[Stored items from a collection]
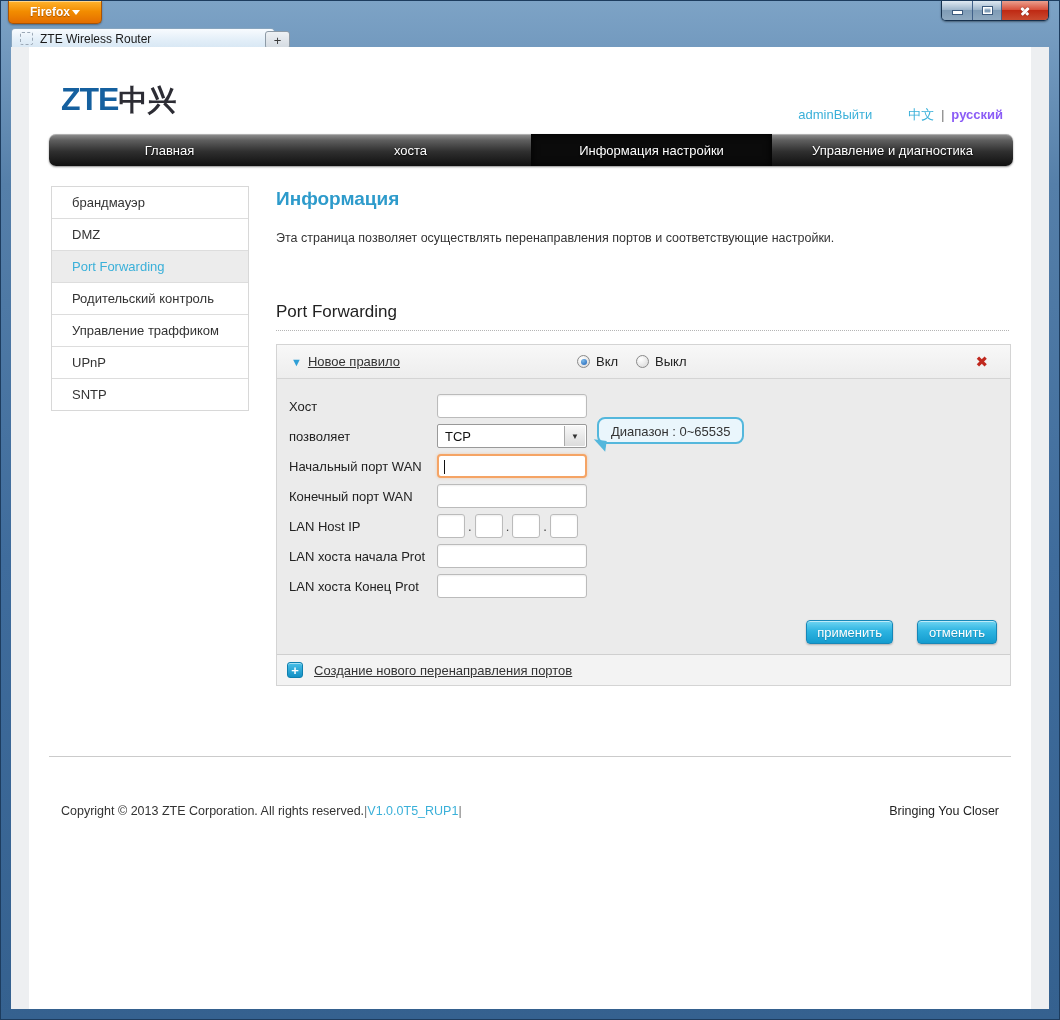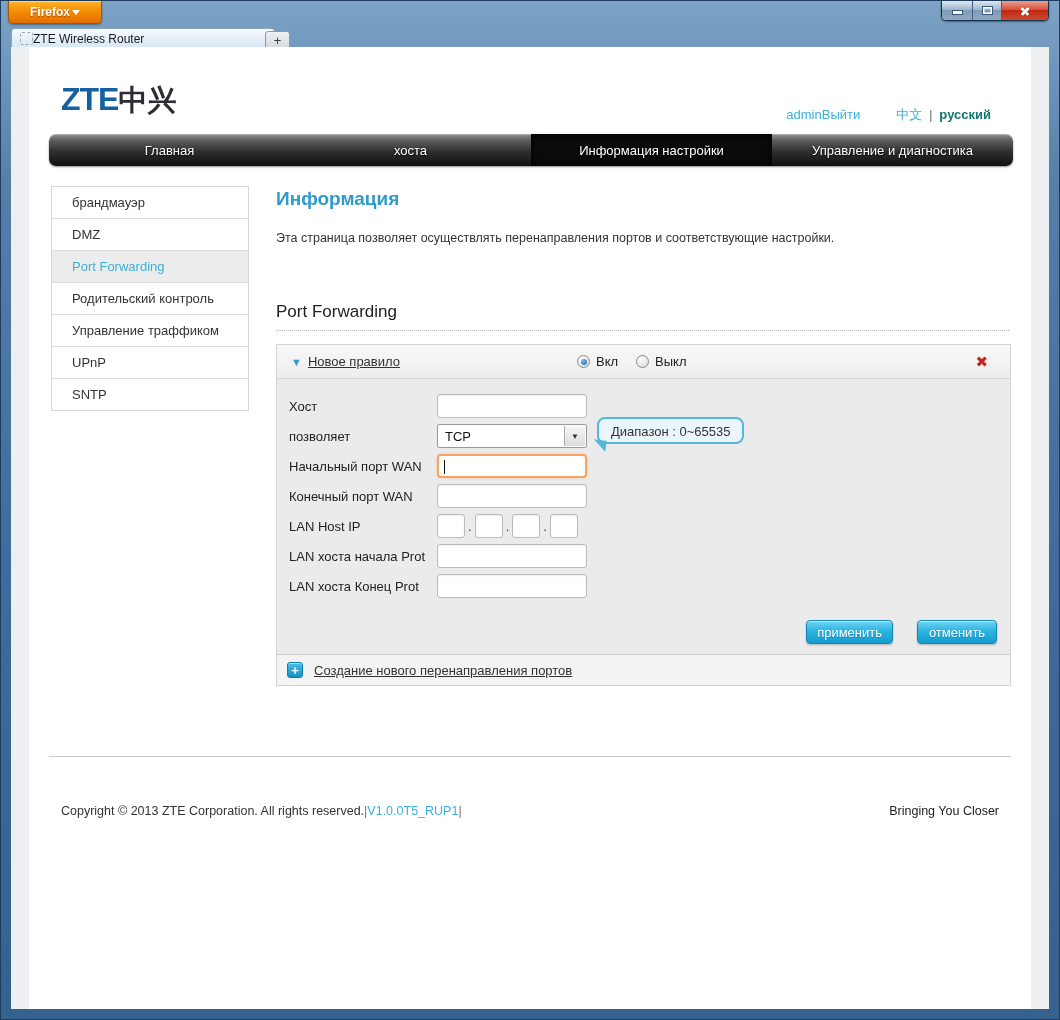--- a/index.html
+++ b/index.html
@@ -30,37 +30,37 @@
   .wbtn.close{width:46px;border-right:none;
     background:linear-gradient(#eb9f8e,#d8523d 45%,#bf2a14 50%,#c94a2f);}
   .glyph-min{width:9px;height:3px;background:#fff;border:1px solid #3c5a7d;margin-top:4px;}
   .glyph-max{width:9px;height:7px;border:1px solid #3c5a7d;box-shadow:inset 0 0 0 1.5px #fff;background:transparent;}
   .glyph-x{position:relative;width:12px;height:12px;}
   .glyph-x::before,.glyph-x::after{content:'';position:absolute;left:1px;top:5px;width:10px;height:2.5px;background:#fff;border-radius:1px;box-shadow:0 0 1px #5e1206;}
   .glyph-x::before{transform:rotate(45deg);} .glyph-x::after{transform:rotate(-45deg);}
   .tab{position:absolute;left:10px;top:27px;width:246px;height:19px;
     background:linear-gradient(#f8fbfe,#e2eef8 60%,#d7e7f4);
     border:1px solid #87a5bf;border-bottom:none;border-radius:4px 4px 0 0;
-    display:flex;align-items:center;padding:0 8px;font-size:12px;color:#1a1a1a;}
+    display:flex;align-items:center;gap:7px;padding:0 8px;font-size:12px;color:#1a1a1a;}
   .favicon{width:11px;height:11px;border:1px dashed #9aa7b5;border-radius:2px;flex:0 0 auto;}
   .newtab{position:absolute;left:264px;top:30px;width:23px;height:16px;
     background:linear-gradient(#eef1f4,#d3dae1);border:1px solid #8d9aa6;border-radius:3px;
     display:flex;align-items:center;justify-content:center;font-size:13px;color:#3a3a3a;line-height:1;}
   .viewport{position:absolute;top:46px;left:10px;right:10px;bottom:10px;background:#edeff1;overflow:hidden;}
   .page{position:absolute;top:0;bottom:0;left:18px;right:18px;background:#fff;}
 
   
   .logo{position:absolute;left:32px;top:34px;font-weight:bold;letter-spacing:-1px;white-space:nowrap;}
   .logo .zte{color:#15609f;font-size:32px;}
   .logo .cjk{color:#2c2c34;font-size:29px;letter-spacing:0;}
-  .hdr-links{position:absolute;top:59px;right:40px;font-size:13px;display:flex;align-items:baseline;white-space:nowrap;text-align:right;}
+  .hdr-links{position:absolute;top:59px;right:28px;font-size:13px;display:flex;align-items:baseline;white-space:nowrap;text-align:right;}
   .acct{color:#3ab0d9;}
   .lang-zh{color:#3ab0d9;margin-left:36px;}
   .lang-sep{color:#666;margin:0 7px;font-size:12px;}
-  .lang-ru{color:#0f766e;font-weight:bold;}
+  .lang-ru{color:#8b5cf6;font-weight:bold;}
 
   .nav{position:absolute;left:20px;top:87px;width:964px;height:32px;border-radius:7px;
     background:linear-gradient(#929292 0%,#5e5e5e 20%,#2f2f2f 55%,#101010 100%);
     box-shadow:0 1px 2px rgba(0,0,0,.45),inset 0 1px 0 rgba(255,255,255,.3);
     display:flex;overflow:hidden;}
   .nav-tab{flex:1;display:flex;align-items:center;justify-content:center;
     color:#fff;font-size:13px;text-shadow:0 1px 2px #000;cursor:default;}
   .nav-tab.active{background:#0b0b0b;box-shadow:inset 0 0 8px #000;}
 
   .sidebar{position:absolute;left:22px;top:139px;width:196px;border:1px solid #d8d8d8;background:#fff;}

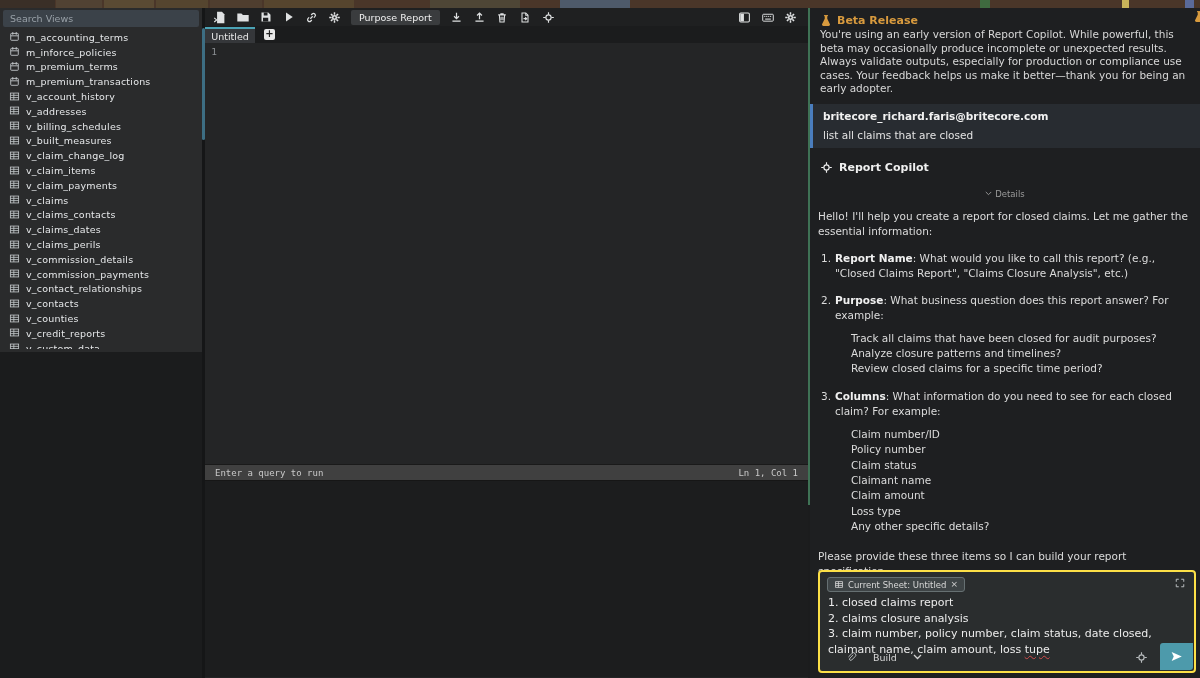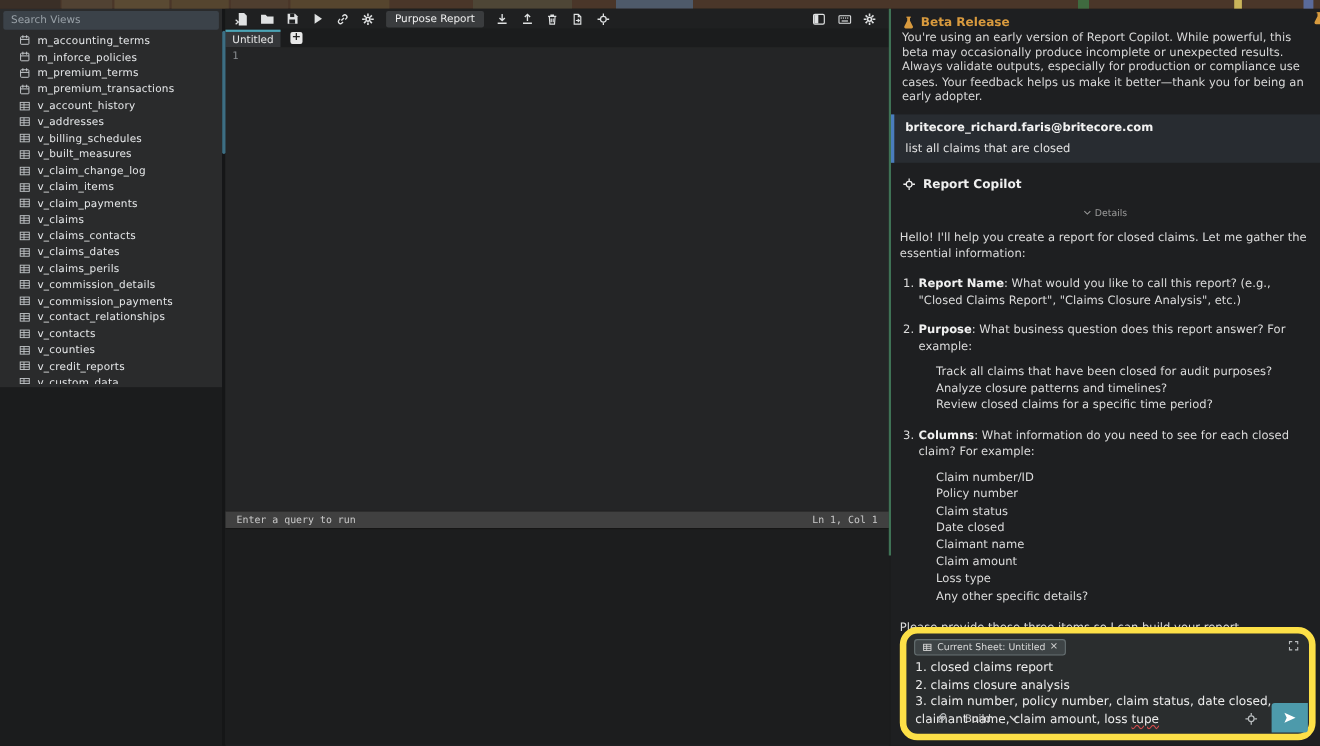--- a/index.html
+++ b/index.html
@@ -14,21 +14,21 @@
   
   .strip{position:absolute;left:0;top:0;width:1200px;height:8px;background:#4a3629}
   .strip .seg{position:absolute;top:0;height:8px}
 
   
   .sidebar{position:absolute;left:0;top:8px;width:202px;height:344px;background:#2a2b2c}
   .search{display:block;margin:2px 3px 0;height:17px;width:196px;background:#3b4249;border:none;
           border-radius:2px;color:#cfd3d7;font-size:9.5px;padding:0 7px;font-family:inherit;outline:none}
   .search::placeholder{color:#98a0a7}
   .viewlist{height:322px;overflow:hidden;padding-top:3px}
-  .sb-item{height:14.8px;display:flex;align-items:center;padding-left:17px;gap:5px;cursor:pointer;white-space:nowrap}
+  .sb-item{height:14.8px;display:flex;align-items:center;padding-left:9px;gap:5px;cursor:pointer;white-space:nowrap}
   .sb-icon{display:flex;width:12px;height:12px}
   .sb-label{font-size:9.5px;color:#e6e8ea;letter-spacing:.2px}
 
   .vdiv{position:absolute;left:202px;top:8px;width:3px;height:670px;background:#151617}
   .vscroll{position:absolute;left:202px;top:28px;width:3px;height:112px;background:#3d6e83;border-radius:2px;z-index:2}
 
   
   .main{position:absolute;left:205px;top:8px;width:603px;height:670px;background:#232425}
   .toolbar{height:18px;background:#1f2021;display:flex;align-items:center;gap:4px;padding-left:5px}
   .tbtn{width:19px;height:16px;display:flex;align-items:center;justify-content:center;cursor:pointer;border-radius:2px}
@@ -66,21 +66,21 @@
   .details{display:flex;justify-content:center;align-items:center;gap:3px;color:#9b9b9b;font-size:8.5px;margin-top:15px;cursor:pointer}
   .amsg{padding:10px 8px 0;line-height:15px;color:#dcdcdc}
   .q-item{margin-top:12px;display:grid;grid-template-columns:17px 1fr}
   .q-num{text-align:right;padding-right:4px}
   .q-label{font-weight:bold;color:#f0f0f0}
   .sub{margin:8px 0 0 16px}
   .sub div{line-height:15.4px}
   .outro{margin-top:14px}
 
   .composer{position:absolute;left:8px;top:562px;width:378px;height:103px;background:#2a2d2e;
-            border:6px solid #fde047;border-radius:16px}
+            border:2px solid #fde047;border-radius:4px}
   .chip{position:absolute;left:7px;top:5px;height:15px;background:#3e4446;border:1px solid #667072;border-radius:3px;
         display:flex;align-items:center;gap:4px;padding:0 6px;font-size:8.5px;color:#d8d8d8;cursor:pointer}
   .chip-x{cursor:pointer;color:#cfcfcf;font-size:9px;line-height:9px}
   .expand{position:absolute;right:9px;top:6px;cursor:pointer;display:flex}
   .comp-text{position:absolute;left:8px;top:23px;right:9px;font-size:11px;line-height:15.5px;color:#ececec;cursor:text}
   .typo{text-decoration:underline wavy var(--typo-red);text-decoration-thickness:1px;text-underline-offset:2px}
   .comp-bottom{position:absolute;left:8px;right:0;bottom:0;height:28px;display:flex;align-items:center;padding-left:17px}
   .attach{display:flex;cursor:pointer}
   .build{display:flex;gap:16px;align-items:center;margin-left:16px;font-size:9.5px;color:#d6d6d6;cursor:pointer}
   .comp-bottom-right{margin-left:auto;display:flex;align-items:center}
@@ -480,21 +480,20 @@
               <div>Analyze closure patterns and timelines?</div>
               <div>Review closed claims for a specific time period?</div>
             </div></span>
         </div>
         <div class="q-item">
           <span class="q-num">3.</span>
           <span><span class="q-label">Columns</span><span>: What information do you need to see for each closed claim? For example:</span><div class="sub">
               <div>Claim number/ID</div>
               <div>Policy number</div>
               <div>Claim status</div>
-              <div>Date closed</div>
               <div>Claimant name</div>
               <div>Claim amount</div>
               <div>Loss type</div>
               <div>Any other specific details?</div>
             </div></span>
         </div>
       </div>
     <div class="outro">Please provide these three items so I can build your report specification.</div>
   </div>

**Task statement**: Take the lines above from the top of the records through the one with "dashed #9aa7b5;border-radius:2px;flex:0 0" and repeat them exactly, without any pictures.

**Answer to the problem**:
--- a/index.html
+++ b/index.html
@@ -30,37 +30,37 @@
   .wbtn.close{width:46px;border-right:none;
     background:linear-gradient(#eb9f8e,#d8523d 45%,#bf2a14 50%,#c94a2f);}
   .glyph-min{width:9px;height:3px;background:#fff;border:1px solid #3c5a7d;margin-top:4px;}
   .glyph-max{width:9px;height:7px;border:1px solid #3c5a7d;box-shadow:inset 0 0 0 1.5px #fff;background:transparent;}
   .glyph-x{position:relative;width:12px;height:12px;}
   .glyph-x::before,.glyph-x::after{content:'';position:absolute;left:1px;top:5px;width:10px;height:2.5px;background:#fff;border-radius:1px;box-shadow:0 0 1px #5e1206;}
   .glyph-x::before{transform:rotate(45deg);} .glyph-x::after{transform:rotate(-45deg);}
   .tab{position:absolute;left:10px;top:27px;width:246px;height:19px;
     background:linear-gradient(#f8fbfe,#e2eef8 60%,#d7e7f4);
     border:1px solid #87a5bf;border-bottom:none;border-radius:4px 4px 0 0;
-    display:flex;align-items:center;padding:0 8px;font-size:12px;color:#1a1a1a;}
+    display:flex;align-items:center;gap:7px;padding:0 8px;font-size:12px;color:#1a1a1a;}
   .favicon{width:11px;height:11px;border:1px dashed #9aa7b5;border-radius:2px;flex:0 0 auto;}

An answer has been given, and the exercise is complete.